◆ PROMPT 1: In the passage on early Japanese puppet theatre spaces, what did placing the manipulators behind a screen that sloped toward the public accomplish? Answer in one to three sentences.
◆ PROMPT 2: Pick up the passage on early Japanese puppet theatre spaces after its final sentence and extend it.

◆ READING PASSAGE:

:::

In the medieval period the performances were usually attached to temple sanctuaries or courts of aristocrats or rulers. Next, they were presented in public spaces authorized for festivals. Later, with the urban boom at the beginning of the 19th century, there appeared permanent performance areas for puppets, kabuki, and other arts. These theatres were first temporary structures, easily taken down and moved, but they signal the advance toward fixed, permanently constructed theatre spaces. Such theatres offered stability to the performances as commercial enterprises, independent of the traditional festival calendar. Although nō and kabuki preferred flat, open areas, the space used for puppets was generally closed, giving the impression of a proscenium arch, an extension in some ways of the earlier ayatsuri-mono box. The manipulators worked hidden behind the screen, which generally sloped down toward the public. This arrangement created a neutral space separated from the spectators, offering audiences a good view of the puppets. Long strips of cloth stretched between poles served as both the masking and the place for the setting’s décor. Generally the wings were wide and abutted on an open space. The audience’s view was concentrated on what happened in front of them and not on the manipulators or on the narrators and musicians who themselves were installed behind the puppeteers or to the side in a box which was covered by a bamboo blind. In actuality, however, the visual documentation from the period shows there was considerable variation in the position of the narrators or the visibility of artists. But, in any case, when at the houses of lords or rich merchants, the artists played in open view of the public.

:::

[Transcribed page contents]

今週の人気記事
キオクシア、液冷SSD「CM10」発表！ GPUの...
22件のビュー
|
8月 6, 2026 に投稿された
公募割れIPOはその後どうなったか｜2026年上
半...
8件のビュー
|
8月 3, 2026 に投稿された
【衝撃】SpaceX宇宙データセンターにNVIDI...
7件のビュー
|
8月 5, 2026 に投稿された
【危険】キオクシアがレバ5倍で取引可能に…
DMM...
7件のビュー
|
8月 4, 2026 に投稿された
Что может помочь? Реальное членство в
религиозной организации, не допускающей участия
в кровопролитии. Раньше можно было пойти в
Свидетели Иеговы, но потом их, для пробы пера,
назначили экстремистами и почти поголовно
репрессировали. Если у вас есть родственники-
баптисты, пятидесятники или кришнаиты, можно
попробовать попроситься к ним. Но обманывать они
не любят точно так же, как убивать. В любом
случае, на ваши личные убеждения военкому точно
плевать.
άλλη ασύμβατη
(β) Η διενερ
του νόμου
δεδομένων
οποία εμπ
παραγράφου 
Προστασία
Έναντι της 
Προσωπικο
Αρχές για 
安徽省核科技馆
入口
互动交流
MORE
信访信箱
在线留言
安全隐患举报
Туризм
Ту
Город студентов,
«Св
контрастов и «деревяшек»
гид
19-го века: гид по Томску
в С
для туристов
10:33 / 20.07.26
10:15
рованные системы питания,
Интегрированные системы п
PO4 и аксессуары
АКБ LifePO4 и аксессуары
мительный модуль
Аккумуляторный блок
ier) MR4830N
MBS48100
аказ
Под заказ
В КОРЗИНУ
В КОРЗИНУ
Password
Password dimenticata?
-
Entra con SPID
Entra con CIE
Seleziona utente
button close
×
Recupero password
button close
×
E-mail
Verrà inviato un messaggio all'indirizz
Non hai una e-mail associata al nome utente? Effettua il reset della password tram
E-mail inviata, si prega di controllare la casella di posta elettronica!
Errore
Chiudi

:::

◆ ANSWER SECTION 1: Hiding the manipulators behind a screen that sloped down toward the public created a neutral space set apart from the spectators. This gave audiences a good view of the puppets and kept their attention on the action in front of them rather than on the manipulators.

◆ ANSWER SECTION 2:
Many types of puppets were used in the Edo period: three types were important, all of which are distinct from glove puppets, and the last of which eventually resulted in Bunraku. The first was characterized by a thin torso and under the sheath the figure was moved by a mechanism (karakuri ningyō) and with strings. The second type was manipulated by three rods under the puppet’s costume – with one for the head, and one for each arm. Perhaps this style was imported from China, where to the present day one finds similar puppets. This technique was primarily used by artists presenting nō plays. Such figures were used in many places in Japan for propitiatory dances inspired by nō. An example is Shiki-sambasō (felicitous Sambasō) given for traditional celebrations. It was with this type of Sambasō figure (an old man who brings luck), for example, that itinerant artists performed. The last type of figure was constantly perfected and eventually developed into ningyō jōruri.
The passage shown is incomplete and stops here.